June 7, 2001
Haines, Luke : Christie Malry's own double entry
Black Box Recorder man's ace film score
8 / 10
Christie Malry is the perfect figurehead for our post-No Logo, Jon Ronson-saturated times. Underrated absurdist novelist BS Johnson created him in the early-'70s as the ultimate expression of a kind of little man kicking against the pricks in a wholly logical fashion which spins hilariously out of control. A cultural terrorist out to reclaim the debt he sees society owes him, it's no wonder Luke Haines, a man who's made a career out of skewering fools on beautifully spiteful lyrical barbs, was approached to write the
film's soundtrack.
The film is by the by. Nick Moran stars so it's destined to be shit. Get the masterful book, get this album, that's all you need.
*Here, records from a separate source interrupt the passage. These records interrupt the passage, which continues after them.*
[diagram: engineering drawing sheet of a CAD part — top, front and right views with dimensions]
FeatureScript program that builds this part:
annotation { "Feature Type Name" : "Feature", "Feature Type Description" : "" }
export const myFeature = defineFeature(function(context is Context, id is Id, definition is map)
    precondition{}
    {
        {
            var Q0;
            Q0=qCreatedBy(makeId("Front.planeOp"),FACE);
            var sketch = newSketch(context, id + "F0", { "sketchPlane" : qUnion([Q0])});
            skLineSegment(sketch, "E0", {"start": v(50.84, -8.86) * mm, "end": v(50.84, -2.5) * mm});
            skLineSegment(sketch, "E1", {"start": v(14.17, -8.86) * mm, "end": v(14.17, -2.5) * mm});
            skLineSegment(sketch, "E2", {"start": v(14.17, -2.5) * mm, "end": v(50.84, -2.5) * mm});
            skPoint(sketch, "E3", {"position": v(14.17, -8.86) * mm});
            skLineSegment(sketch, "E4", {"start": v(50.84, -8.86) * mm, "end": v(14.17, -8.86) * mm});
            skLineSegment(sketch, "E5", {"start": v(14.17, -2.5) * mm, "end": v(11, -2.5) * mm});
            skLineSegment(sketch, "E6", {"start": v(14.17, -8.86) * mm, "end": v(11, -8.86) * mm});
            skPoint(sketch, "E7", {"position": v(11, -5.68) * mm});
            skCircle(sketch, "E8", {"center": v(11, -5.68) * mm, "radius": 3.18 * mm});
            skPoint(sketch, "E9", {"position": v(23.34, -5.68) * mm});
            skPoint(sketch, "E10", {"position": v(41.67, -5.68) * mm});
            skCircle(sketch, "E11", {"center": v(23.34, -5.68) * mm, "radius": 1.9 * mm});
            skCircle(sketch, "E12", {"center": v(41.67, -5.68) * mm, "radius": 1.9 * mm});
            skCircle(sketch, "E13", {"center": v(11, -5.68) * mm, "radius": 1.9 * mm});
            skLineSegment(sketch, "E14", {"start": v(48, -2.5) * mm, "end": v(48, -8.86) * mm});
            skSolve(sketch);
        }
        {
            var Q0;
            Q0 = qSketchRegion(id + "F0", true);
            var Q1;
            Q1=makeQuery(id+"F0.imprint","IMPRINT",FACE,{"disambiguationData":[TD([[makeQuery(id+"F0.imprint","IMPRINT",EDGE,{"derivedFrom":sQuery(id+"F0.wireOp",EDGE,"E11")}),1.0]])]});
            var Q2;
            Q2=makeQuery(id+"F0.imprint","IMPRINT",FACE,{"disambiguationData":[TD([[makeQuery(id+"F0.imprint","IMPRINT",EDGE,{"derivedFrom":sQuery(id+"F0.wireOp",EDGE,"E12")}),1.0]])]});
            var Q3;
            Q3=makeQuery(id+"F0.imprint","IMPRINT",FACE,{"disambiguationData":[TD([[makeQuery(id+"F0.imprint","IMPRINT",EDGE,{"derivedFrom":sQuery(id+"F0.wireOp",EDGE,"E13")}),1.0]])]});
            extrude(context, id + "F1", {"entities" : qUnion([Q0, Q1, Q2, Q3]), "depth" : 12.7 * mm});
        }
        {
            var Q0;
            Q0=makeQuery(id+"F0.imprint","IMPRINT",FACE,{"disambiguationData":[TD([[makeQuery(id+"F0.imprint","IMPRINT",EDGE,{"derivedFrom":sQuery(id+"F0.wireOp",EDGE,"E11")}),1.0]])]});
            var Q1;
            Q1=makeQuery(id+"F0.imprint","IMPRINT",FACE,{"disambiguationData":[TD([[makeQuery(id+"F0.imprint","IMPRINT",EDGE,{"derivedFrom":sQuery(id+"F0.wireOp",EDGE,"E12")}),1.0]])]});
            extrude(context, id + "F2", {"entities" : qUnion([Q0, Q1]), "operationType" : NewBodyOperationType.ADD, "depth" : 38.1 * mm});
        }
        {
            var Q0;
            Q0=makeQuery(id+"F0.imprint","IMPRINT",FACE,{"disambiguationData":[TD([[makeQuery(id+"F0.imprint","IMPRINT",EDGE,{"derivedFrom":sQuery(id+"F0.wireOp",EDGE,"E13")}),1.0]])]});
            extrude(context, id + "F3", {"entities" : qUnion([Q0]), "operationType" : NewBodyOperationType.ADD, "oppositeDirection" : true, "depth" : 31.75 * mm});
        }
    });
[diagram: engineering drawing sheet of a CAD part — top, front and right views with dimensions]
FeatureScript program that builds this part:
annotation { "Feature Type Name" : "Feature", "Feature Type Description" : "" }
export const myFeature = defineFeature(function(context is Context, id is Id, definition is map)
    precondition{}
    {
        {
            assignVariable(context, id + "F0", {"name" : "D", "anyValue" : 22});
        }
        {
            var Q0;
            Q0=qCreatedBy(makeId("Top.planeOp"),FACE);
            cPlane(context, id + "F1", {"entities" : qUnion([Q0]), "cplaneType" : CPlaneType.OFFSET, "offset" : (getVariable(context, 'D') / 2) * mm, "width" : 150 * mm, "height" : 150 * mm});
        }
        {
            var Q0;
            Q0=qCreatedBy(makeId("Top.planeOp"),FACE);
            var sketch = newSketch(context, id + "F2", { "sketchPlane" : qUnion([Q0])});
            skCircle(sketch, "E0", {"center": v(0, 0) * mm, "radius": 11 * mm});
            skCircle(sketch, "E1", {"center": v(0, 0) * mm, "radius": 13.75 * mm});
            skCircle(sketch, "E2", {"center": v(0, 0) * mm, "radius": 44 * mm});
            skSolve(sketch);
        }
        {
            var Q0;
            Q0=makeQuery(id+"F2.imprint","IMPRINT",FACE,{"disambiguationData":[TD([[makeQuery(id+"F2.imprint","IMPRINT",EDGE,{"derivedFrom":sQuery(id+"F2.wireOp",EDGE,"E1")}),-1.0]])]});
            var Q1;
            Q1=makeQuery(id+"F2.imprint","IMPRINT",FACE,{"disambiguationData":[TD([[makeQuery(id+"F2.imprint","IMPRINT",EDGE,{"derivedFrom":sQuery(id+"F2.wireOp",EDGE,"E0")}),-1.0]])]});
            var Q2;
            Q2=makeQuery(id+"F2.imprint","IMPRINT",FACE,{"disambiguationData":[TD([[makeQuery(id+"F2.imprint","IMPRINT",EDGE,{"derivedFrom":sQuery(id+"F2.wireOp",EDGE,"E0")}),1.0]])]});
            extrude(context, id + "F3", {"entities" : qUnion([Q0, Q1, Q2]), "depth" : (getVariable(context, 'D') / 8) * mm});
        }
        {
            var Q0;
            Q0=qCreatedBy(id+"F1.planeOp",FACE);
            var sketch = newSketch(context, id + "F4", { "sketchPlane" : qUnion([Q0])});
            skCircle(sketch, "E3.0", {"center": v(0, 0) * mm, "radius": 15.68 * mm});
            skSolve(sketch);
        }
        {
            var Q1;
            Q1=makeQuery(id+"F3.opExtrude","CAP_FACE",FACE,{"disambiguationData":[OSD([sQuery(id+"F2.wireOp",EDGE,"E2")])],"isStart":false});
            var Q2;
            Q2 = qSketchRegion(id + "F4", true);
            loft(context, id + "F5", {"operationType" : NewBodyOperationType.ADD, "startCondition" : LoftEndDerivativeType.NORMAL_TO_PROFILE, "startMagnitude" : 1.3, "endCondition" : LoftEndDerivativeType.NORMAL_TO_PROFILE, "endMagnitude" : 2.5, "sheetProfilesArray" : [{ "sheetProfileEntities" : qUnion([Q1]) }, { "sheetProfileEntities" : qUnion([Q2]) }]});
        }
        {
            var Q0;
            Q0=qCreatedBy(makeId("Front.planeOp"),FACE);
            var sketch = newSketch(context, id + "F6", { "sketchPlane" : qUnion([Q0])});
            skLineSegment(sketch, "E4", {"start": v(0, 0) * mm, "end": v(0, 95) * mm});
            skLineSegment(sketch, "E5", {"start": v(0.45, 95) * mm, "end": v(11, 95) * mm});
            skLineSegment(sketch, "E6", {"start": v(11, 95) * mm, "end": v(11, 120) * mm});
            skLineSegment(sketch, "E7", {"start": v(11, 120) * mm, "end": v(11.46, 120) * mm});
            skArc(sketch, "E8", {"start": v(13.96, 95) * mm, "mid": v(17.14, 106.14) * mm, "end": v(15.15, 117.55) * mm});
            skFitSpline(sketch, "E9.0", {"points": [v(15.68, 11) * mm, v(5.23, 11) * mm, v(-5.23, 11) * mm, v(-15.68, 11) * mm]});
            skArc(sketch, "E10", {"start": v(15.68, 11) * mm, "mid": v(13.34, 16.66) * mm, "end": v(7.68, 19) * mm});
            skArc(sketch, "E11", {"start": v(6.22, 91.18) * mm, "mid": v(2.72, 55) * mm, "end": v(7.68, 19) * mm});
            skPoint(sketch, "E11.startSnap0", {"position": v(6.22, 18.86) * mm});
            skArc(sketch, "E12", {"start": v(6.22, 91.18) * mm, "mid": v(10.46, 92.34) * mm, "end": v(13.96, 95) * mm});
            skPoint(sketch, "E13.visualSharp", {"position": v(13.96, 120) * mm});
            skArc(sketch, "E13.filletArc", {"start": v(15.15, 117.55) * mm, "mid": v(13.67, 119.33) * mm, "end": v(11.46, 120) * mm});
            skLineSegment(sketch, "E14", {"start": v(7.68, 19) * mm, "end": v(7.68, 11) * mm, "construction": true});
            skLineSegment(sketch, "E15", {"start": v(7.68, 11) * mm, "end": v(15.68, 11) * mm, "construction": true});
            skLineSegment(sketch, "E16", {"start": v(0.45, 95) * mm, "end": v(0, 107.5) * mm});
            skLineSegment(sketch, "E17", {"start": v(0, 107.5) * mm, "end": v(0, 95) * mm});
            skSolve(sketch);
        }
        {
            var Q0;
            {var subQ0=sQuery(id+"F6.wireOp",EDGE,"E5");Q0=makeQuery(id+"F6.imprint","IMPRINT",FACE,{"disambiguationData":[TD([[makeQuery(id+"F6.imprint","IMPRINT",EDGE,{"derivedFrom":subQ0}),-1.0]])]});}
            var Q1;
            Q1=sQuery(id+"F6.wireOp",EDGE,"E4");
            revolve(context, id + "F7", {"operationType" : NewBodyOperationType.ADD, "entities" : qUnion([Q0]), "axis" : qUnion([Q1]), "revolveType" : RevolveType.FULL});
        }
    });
This is one of the best things Haines has done for ages, certainly since the tragically ignored 'After Murder Park'.
It's like the best bits of all the bands he's formed: there are the glammy new wave angles of The Auteurs on 'Discomania', the icy minimalism of Black Box Recorder on 'England Scotland And Wales', and Baader Meinhof's ragged noise on the astonishing Nick Lowe cover 'I Love The Sound Of Breaking Glass'. In between these, he rejigs 'In The Bleak Midwinter' and even dallies with trance, not unsuccessfully, on 'Essexmania'.